In 1970 the pre-eminent Japanese IC companies were Hitachi, NEC and Mitsubishi. Toshiba was an also-ran. That year, Toshiba sent two engineers, one of which was Tsuyoshi Kawanishi, later to become a famous CEO of Toshiba Semiconductor, to meet  Sharp's most famous executive, Tadashi Sasaki.

 

 

Sasaki, an academic as well as an industrialist, was a legend in the Japanese technology industry with an energy and intellectual fizz that had earned him the nickname 'Dr Rocket'. He told Kawanishi to go for CMOS manufacturing.

 

Sasaki was not being altruistic. His vision for Sharp was that it should make portable products. It then made calculators. Only CMOS circuitry would get Sharp to being able to manufacture a portable calculator, and he needed a source of CMOS ICs.

 

Toshiba struggled to make CMOS chips. "The yield was very low", said Kawanishi about the early efforts.

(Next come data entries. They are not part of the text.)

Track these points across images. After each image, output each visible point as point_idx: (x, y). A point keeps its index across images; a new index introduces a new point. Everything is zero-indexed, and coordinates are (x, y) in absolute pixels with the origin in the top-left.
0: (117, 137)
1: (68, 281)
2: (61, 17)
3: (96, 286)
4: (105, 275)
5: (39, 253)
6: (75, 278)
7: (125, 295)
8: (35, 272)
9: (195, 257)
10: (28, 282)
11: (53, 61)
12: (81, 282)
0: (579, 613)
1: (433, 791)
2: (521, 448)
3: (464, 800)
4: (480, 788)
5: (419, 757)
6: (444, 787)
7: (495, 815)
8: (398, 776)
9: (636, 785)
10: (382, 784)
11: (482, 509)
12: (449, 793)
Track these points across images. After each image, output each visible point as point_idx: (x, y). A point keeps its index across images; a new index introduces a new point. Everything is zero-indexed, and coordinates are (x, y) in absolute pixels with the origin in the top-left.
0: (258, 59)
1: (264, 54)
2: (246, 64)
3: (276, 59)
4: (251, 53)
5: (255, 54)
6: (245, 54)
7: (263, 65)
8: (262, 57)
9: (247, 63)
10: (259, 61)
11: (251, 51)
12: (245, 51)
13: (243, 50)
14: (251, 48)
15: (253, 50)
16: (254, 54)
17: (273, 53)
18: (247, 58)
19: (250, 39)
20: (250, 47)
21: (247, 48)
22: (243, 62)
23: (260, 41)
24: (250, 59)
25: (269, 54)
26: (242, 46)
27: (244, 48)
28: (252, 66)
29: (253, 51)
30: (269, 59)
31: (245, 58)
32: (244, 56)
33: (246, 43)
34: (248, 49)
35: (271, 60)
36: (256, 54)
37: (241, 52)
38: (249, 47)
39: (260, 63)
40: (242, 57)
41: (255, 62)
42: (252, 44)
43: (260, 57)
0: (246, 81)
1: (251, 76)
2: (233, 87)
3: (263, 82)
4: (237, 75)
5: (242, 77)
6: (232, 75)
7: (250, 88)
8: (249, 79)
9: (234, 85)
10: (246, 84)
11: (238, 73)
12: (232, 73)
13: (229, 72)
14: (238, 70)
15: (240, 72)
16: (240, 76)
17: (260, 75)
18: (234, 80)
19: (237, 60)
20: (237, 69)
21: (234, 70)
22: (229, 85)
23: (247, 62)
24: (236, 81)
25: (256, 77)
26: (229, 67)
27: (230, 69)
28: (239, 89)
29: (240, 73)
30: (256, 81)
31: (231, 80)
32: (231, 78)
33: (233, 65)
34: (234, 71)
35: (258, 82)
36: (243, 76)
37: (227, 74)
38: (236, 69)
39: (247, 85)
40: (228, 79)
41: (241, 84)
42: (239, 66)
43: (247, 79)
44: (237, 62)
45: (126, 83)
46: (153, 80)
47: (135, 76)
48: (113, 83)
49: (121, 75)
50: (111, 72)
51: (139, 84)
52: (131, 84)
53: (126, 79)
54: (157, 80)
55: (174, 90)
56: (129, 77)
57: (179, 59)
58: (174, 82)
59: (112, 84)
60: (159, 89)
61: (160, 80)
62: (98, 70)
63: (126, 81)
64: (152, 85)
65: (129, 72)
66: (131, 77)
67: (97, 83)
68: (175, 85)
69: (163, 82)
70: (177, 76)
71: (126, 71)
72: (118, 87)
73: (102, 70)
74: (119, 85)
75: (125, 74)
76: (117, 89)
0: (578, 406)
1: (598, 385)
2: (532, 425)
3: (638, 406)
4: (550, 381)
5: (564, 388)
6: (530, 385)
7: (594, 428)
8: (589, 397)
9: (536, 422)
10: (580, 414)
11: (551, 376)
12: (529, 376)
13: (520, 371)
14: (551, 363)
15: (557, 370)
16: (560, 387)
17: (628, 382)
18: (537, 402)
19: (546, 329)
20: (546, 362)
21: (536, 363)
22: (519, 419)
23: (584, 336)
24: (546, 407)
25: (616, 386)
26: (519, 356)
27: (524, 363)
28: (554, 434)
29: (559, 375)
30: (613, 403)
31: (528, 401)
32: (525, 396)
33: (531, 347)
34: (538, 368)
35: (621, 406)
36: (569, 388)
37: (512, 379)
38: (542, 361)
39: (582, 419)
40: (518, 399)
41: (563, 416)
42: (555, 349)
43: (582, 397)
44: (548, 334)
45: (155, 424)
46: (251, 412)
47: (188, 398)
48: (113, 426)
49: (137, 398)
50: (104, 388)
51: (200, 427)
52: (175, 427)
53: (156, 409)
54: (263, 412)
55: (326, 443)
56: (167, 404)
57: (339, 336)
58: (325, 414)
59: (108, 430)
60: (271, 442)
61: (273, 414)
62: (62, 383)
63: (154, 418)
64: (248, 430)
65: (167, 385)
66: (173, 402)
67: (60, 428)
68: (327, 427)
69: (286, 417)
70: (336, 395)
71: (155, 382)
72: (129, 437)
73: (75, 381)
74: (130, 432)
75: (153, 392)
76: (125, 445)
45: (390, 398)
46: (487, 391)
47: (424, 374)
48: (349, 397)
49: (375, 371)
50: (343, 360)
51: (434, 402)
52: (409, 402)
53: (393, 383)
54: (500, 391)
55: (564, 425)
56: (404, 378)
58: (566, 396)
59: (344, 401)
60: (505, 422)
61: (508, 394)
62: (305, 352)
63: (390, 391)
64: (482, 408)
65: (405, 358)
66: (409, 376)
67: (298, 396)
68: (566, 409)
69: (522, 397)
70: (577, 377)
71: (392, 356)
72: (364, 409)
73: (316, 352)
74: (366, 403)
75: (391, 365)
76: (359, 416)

But gradually Toshiba mastered the art and, by the mid-80s, had the finest CMOS process in the world.

 

Fortunately for Toshiba, at about that time the whole world went CMOS, with CMOS replacing NMOS as the industry's mainstream IC process technology.

 

In the late '80s, Toshiba got a 1Mbit CMOS DRAM into volume production a full six months before anyone else, making a fabulous amount of money in the process.

 

When Siemens Semiconductor ran into trouble in 1985 trying to play catch-up in IC technology, under the EC-backed Megaproject, it turned to Toshiba to solve its problems.

 

The  meeting of Kawanishi and  Sasaki in 1970, laid the foundations for many decades of success in the semiconductor business for Toshiba.